Art. APRÈS ART. 6 • 04/05/2026 EN_TRAITEMENT
EPR

Exposé des motifs

La présente proposition de loi relative à l’organisation, à la gestion et au financement du sport professionnel vise à moderniser les relations entre les acteurs du sport professionnel et à en consolider les ressources. C’est dans ce cadre que s’inscrit le présent amendement, qui concerne un aspect afférent à l’économie du sport : les jeux à objets numériques monétisables, dits JONUM.

Les entreprises relevant de ce régime entretiennent en effet un lien direct et structurel avec le sport professionnel. Les jeux de fantaisie sportive fondés sur les performances réelles de sportifs professionnels (dont les opérateurs doivent, aux termes mêmes de la loi SREN, respecter le droit d’exploitation prévu à l’article L. 333‑1 du code du sport et obtenir l’accord des organisateurs des compétitions concernées) peuvent constituer une source de financement complémentaire pour les clubs et les ligues, via les sommes versées au titre des licences conclues avec les ayants droit sportifs.

C’est pour encadrer ce secteur que la loi SREN du 21 mai 2024 a instauré, à titre expérimental pour une durée de trois ans, un régime juridique dédié. Toutefois, en raison du contexte politique ayant suivi l’adoption de la loi, les décrets d’application n’ont été publiés qu’en février 2026, soit près de vingt et un mois après la promulgation. Par conséquent, l’expérimentation ne courrait dès lors que sur un peu plus d’une année, rendant impossible l’évaluation que le législateur avait lui-même prévue.
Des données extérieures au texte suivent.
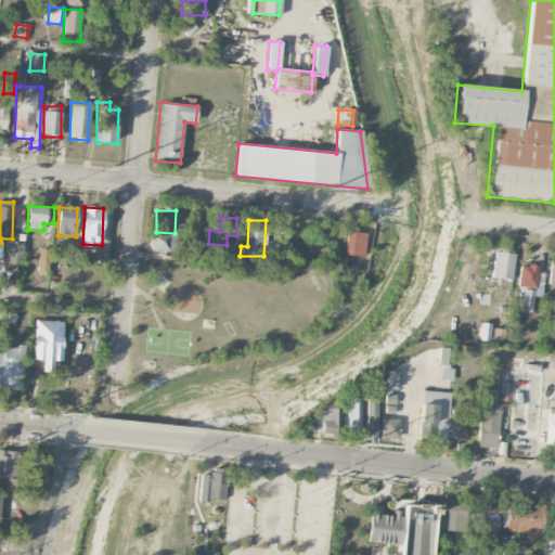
[(345,255),(363,257),(364,231),(346,230),(345,255)]
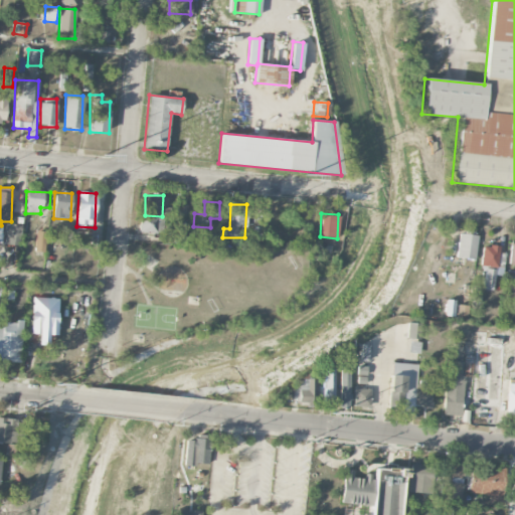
[(162,218),(140,217),(140,233),(162,233),(162,218)]
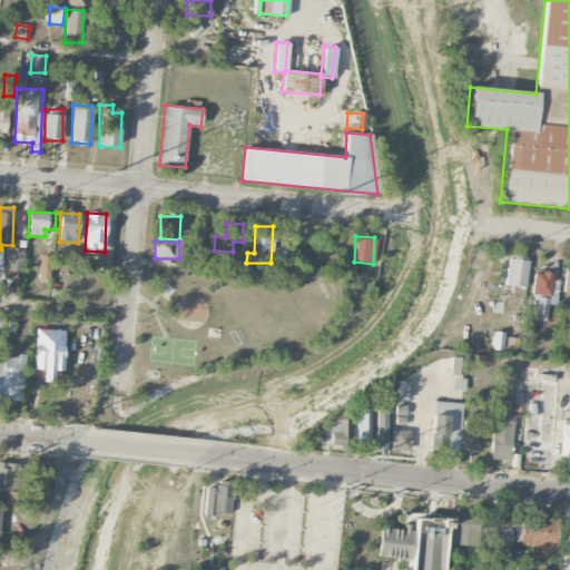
[(25,249),(7,248),(5,271),(22,272),(25,249)]
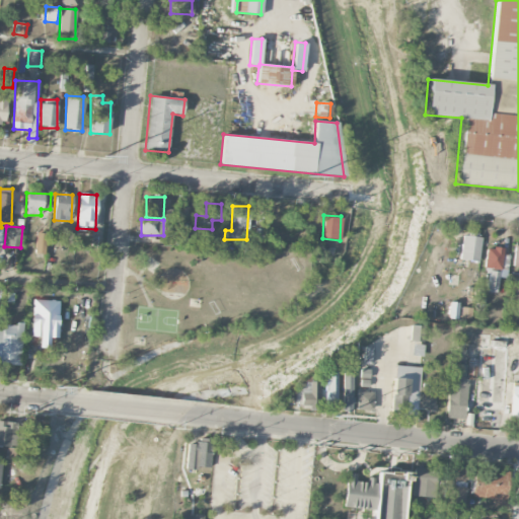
[(459,258),(462,235),(466,235),(467,232),(477,233),(476,237),(480,237),(477,262),(459,258)]
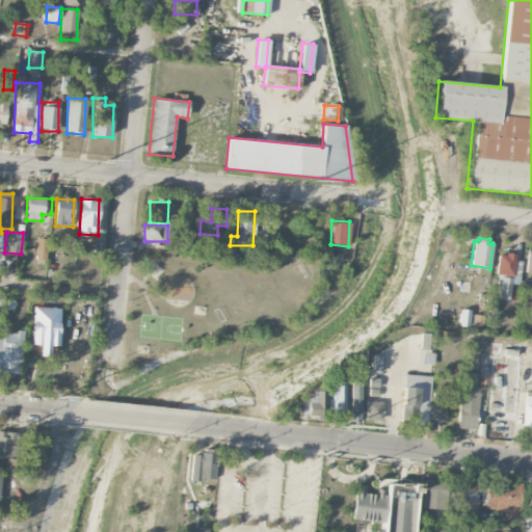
[(46,261),(48,240),(37,239),(35,260),(46,261)]
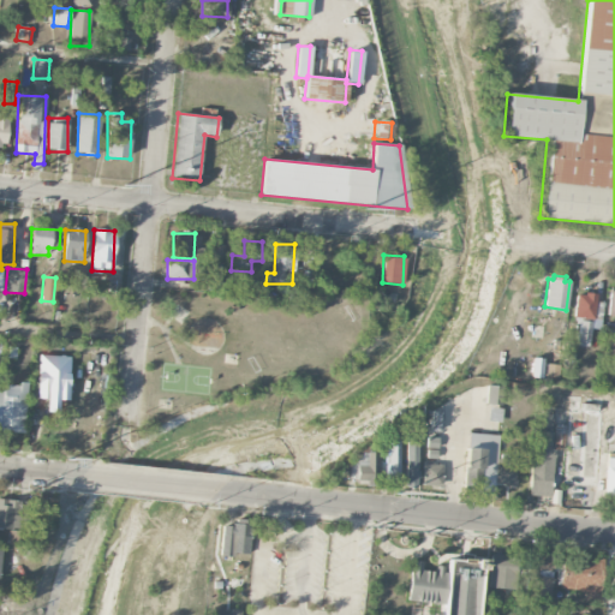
[(577,294),(573,317),(574,317),(573,321),(580,322),(577,346),(587,347),(590,328),(599,329),(603,303),(595,302),(596,294),(585,292),(584,296),(577,294)]
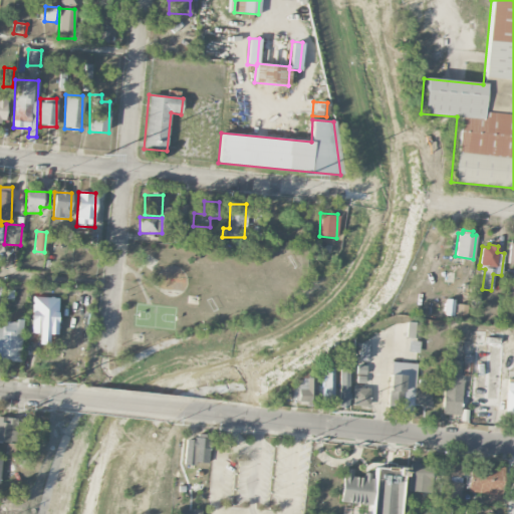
[(57,321),(58,297),(33,297),(32,320),(57,321)]
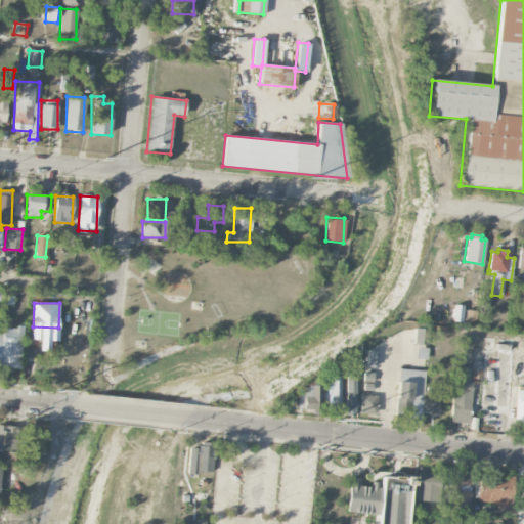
[(465,321),(466,309),(477,310),(476,322),(465,321)]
Il est donc proposé de prolonger de dix-huit mois cette expérimentation, afin de garantir une mise en œuvre effective pendant trois ans et d’en tirer tous les enseignements nécessaires pour décider des suites à lui donner.

Dispositif

Au I de l’article 40 de la loi n° 2024‑449 du 21 mai 2024 visant à sécuriser et à réguler l’espace numérique, les mots : « trois ans » sont remplacés par les mots :« quatre ans et six mois ».